Preferably, in the method for preparing gasoline and aviation kerosene components by lignite hydrocatalytic cracking, provided by the invention, lignite or low-rank coal with high volatile content is used as a raw material in the first-stage reactor, the ash content is not limited, and the method is suitable for low-maturity low-rank lignite; the space velocity of the volatile in the second-stage reactor passing through the catalyst layer is 1-10h^-1。

Preferably, in the method for preparing gasoline and aviation kerosene components by lignite hydrogenation catalytic cracking provided by the invention, hydrogen enters the reactor from the inlet of the first-stage reactor, the pressure of the hydrogen is kept the same as that of the second-stage reactor, and the pressure is controlled to be 5 MPa; preheating to 500 ℃ in a second-stage reactor, and preserving heat for 1h to ensure that the catalyst is fully dehydrated and the active metal in the oxidation state is reduced to be in a metal state, then reducing the temperature of a catalyst bed layer to 350 ℃, and keeping the temperature of the catalyst layer unchanged; and then heating the lignite to 700 ℃ at the heating rate of 15 ℃/min, and preserving the heat for 10 min.
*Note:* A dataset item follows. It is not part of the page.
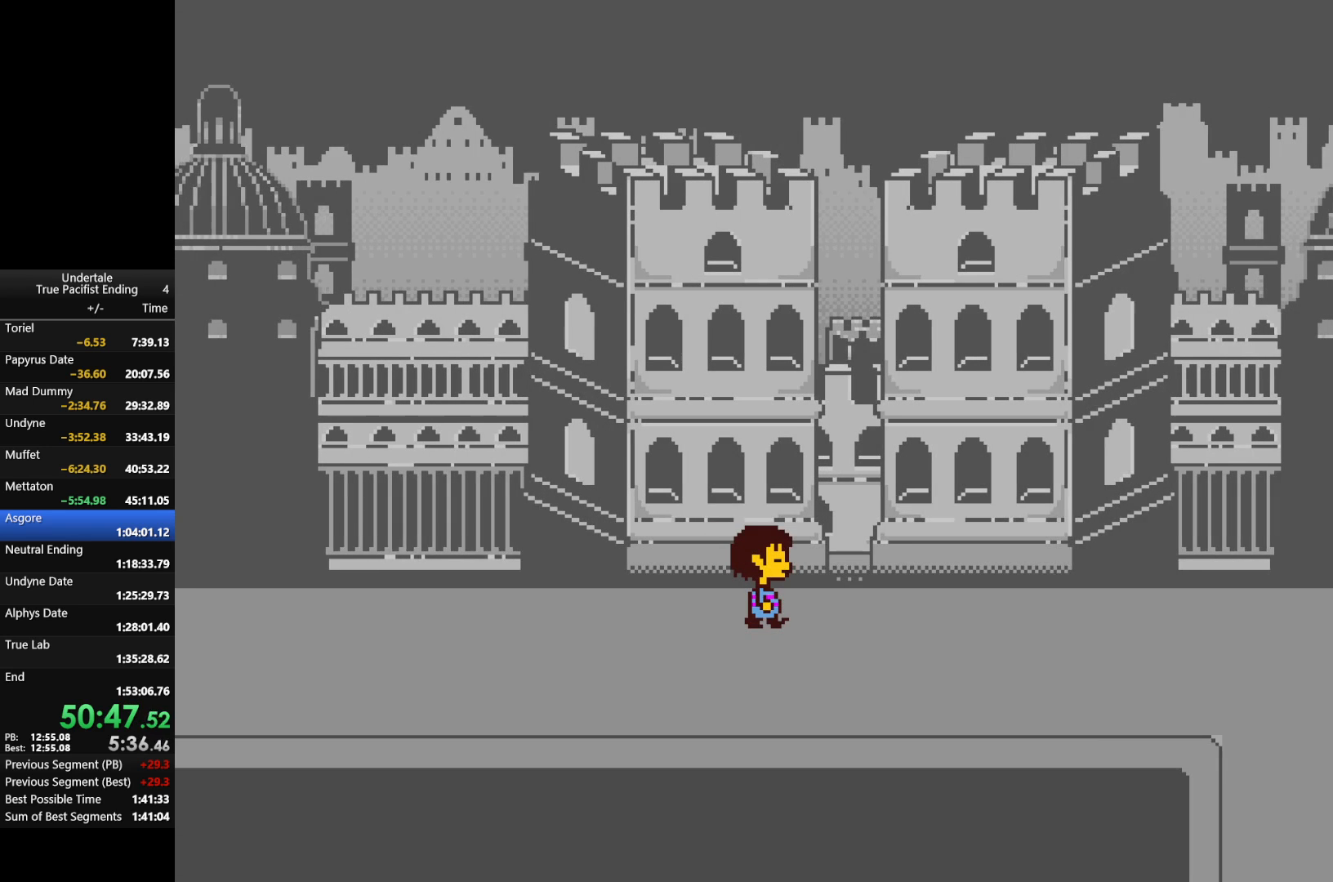
{"keys": ["right"], "events": [[400, "up", "up"]]}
Preferably, in the method for preparing gasoline and aviation kerosene components by lignite hydrogenation catalytic cracking, provided by the invention, the catalyst takes a formed molecular sieve as a carrier and is loaded with one or more transition metal combinations of Ni, Mo and Co; during preparation, nickel nitrate, cobalt nitrate and ammonium molybdate solution are taken as precursors, and the formed molecular sieve is immersed in the precursor solution for at least 12 hours; then evaporating water in a vacuum oven at 60 ℃, heating to 110 ℃ for full drying, putting the dried catalyst into a muffle furnace, heating to 550 ℃ for roasting for 4 hours.
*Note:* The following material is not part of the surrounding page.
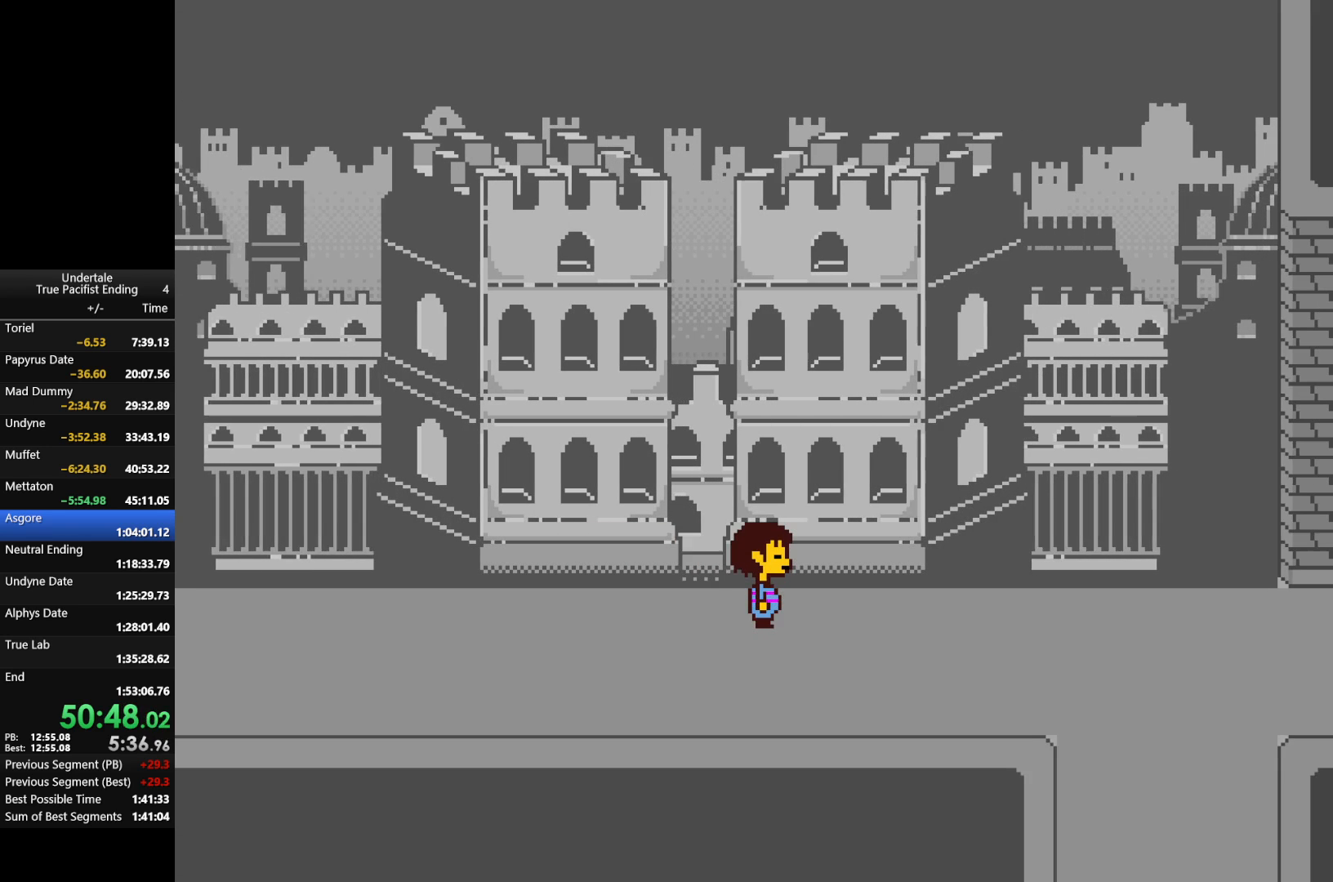
{"keys": ["down", "right"], "events": [[367, "down", "down"]]}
Preferably, in the method for preparing gasoline and aviation kerosene components by lignite hydrocatalytic cracking, provided by the invention, the carrier is HZSM-5, the particle size is 3-5mm, the silicon-aluminum ratio is 20, and the specific surface area is 300m²(ii)/g; the nickel or cobalt loading is 0.5-2% of the HZSM-5 carrier, and the molybdenum loading is 2-5% of the HZSM-5 carrier.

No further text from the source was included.